AIM OF THE EXERCISE ::
Read the lines below and count those that have the word "hand". Respond with the number only.

RECORDS FOR THIS TASK ::

◆ ◆ ◆ ◆ ◆ ◆ ◆

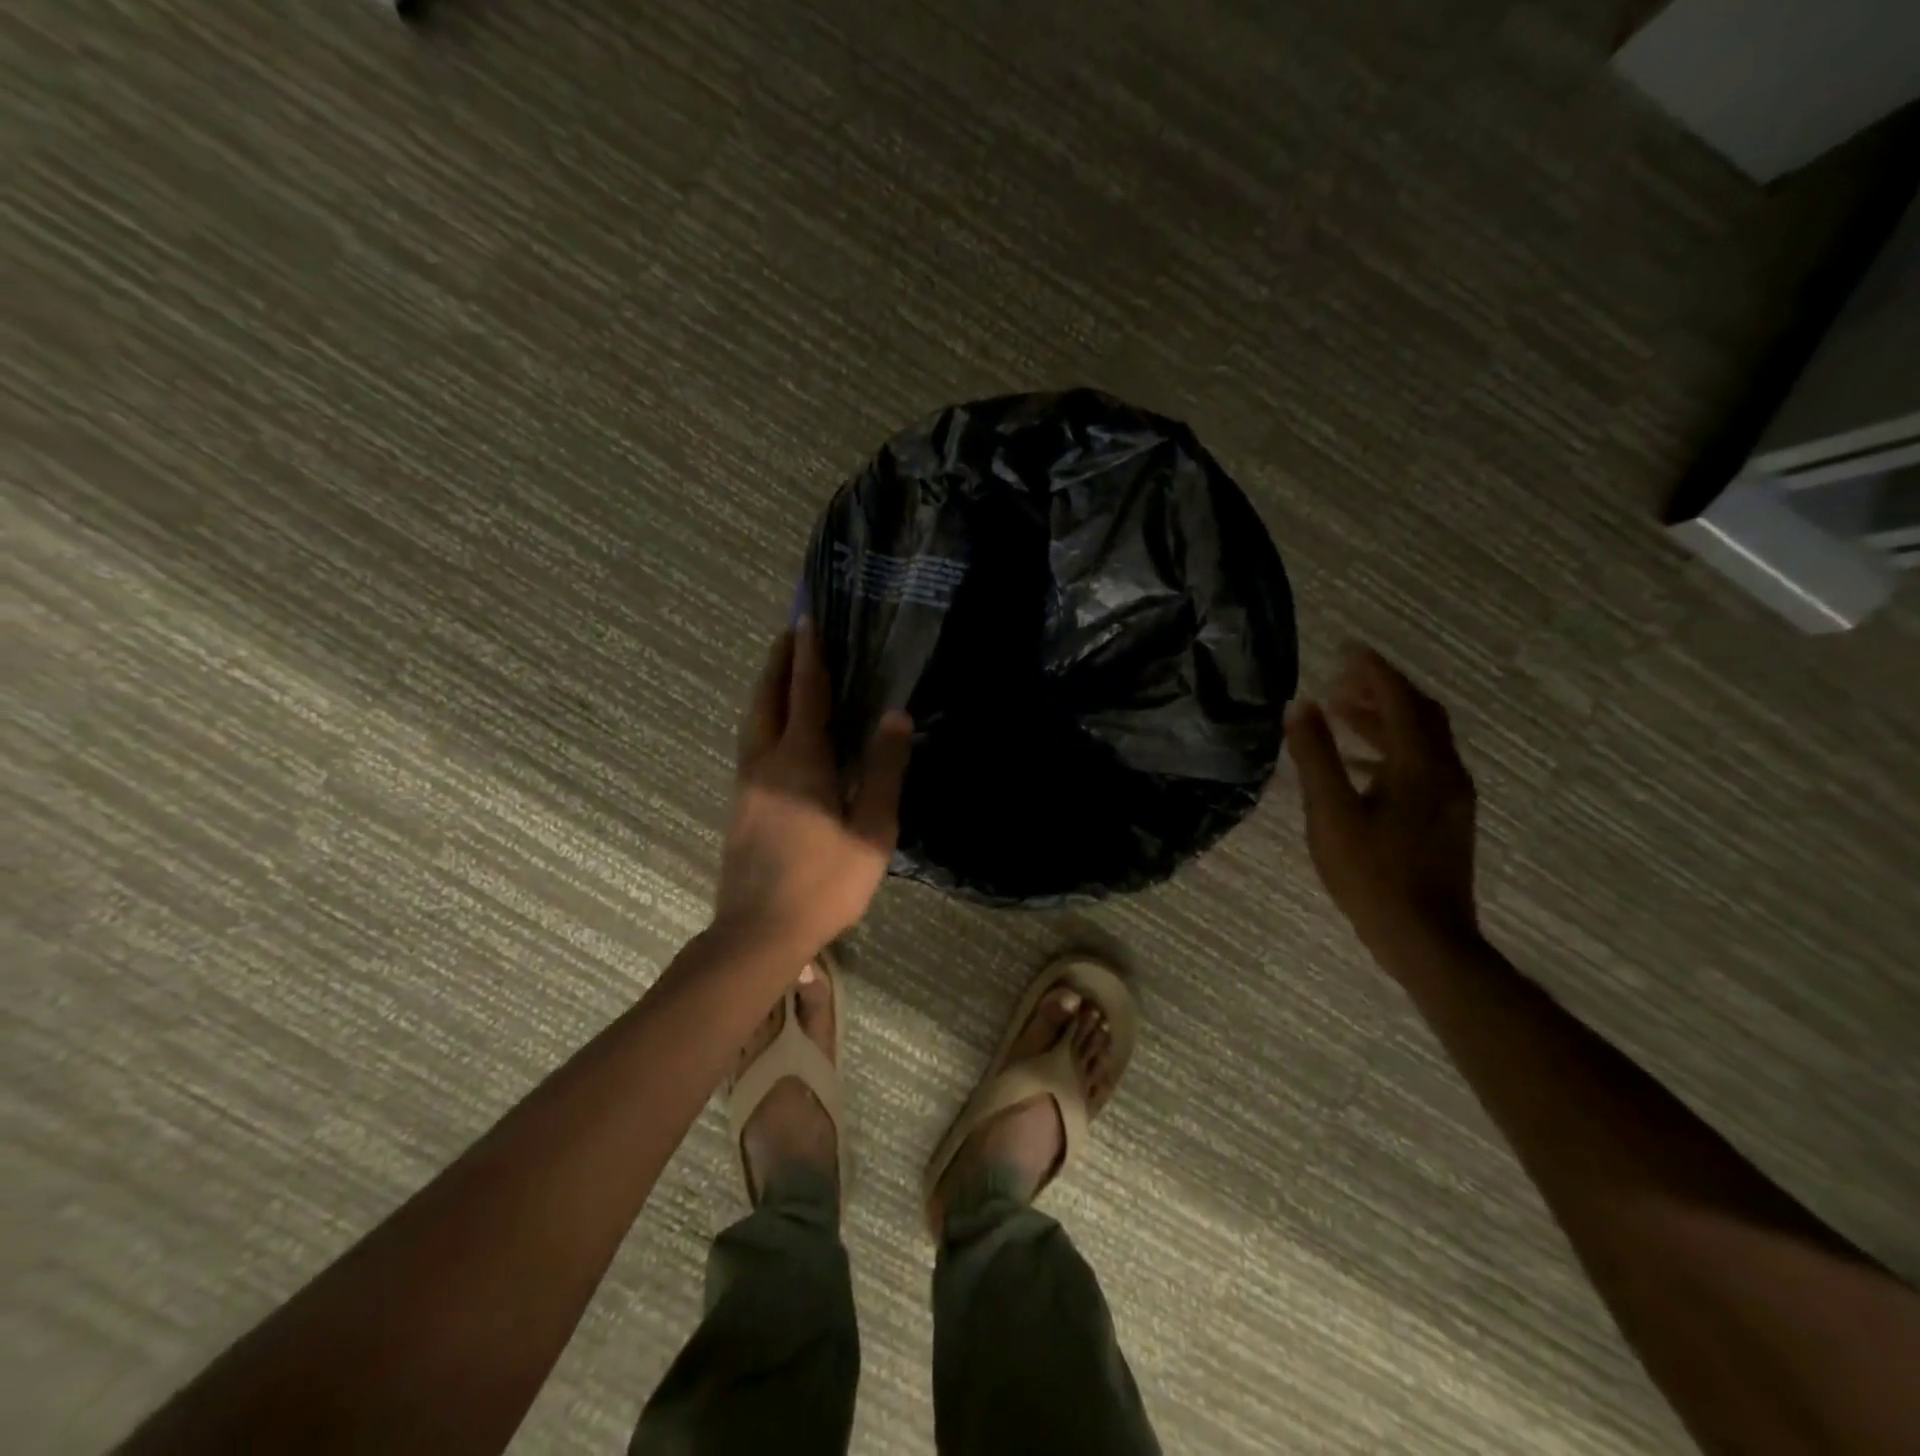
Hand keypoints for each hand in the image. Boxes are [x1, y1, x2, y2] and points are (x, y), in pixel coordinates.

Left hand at [713, 620, 913, 957]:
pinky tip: (775, 729)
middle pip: (767, 698)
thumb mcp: (872, 830)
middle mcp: (766, 761)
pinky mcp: (740, 804)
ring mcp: (746, 783)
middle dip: (778, 662)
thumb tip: (896, 716)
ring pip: (752, 720)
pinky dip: (763, 718)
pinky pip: (751, 743)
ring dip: (766, 688)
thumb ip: (884, 771)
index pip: (806, 693)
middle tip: (790, 633)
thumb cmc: (825, 882)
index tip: (807, 620)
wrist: (758, 932)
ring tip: (781, 670)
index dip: (809, 655)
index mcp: (801, 761)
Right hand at [1285, 645, 1479, 966]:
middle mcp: (1446, 773)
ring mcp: (1452, 797)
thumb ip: (1315, 757)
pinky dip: (1389, 750)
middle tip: (1340, 681)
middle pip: (1419, 714)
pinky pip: (1421, 765)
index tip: (1346, 649)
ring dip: (1383, 721)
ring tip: (1341, 714)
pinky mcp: (1446, 818)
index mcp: (1421, 766)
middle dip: (1381, 691)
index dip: (1374, 671)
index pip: (1400, 700)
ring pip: (1421, 741)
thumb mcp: (1331, 814)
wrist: (1426, 938)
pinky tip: (1358, 766)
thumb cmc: (1373, 875)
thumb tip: (1300, 706)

◆ ◆ ◆ ◆ ◆ ◆ ◆

WRITTEN SOLUTION ::
3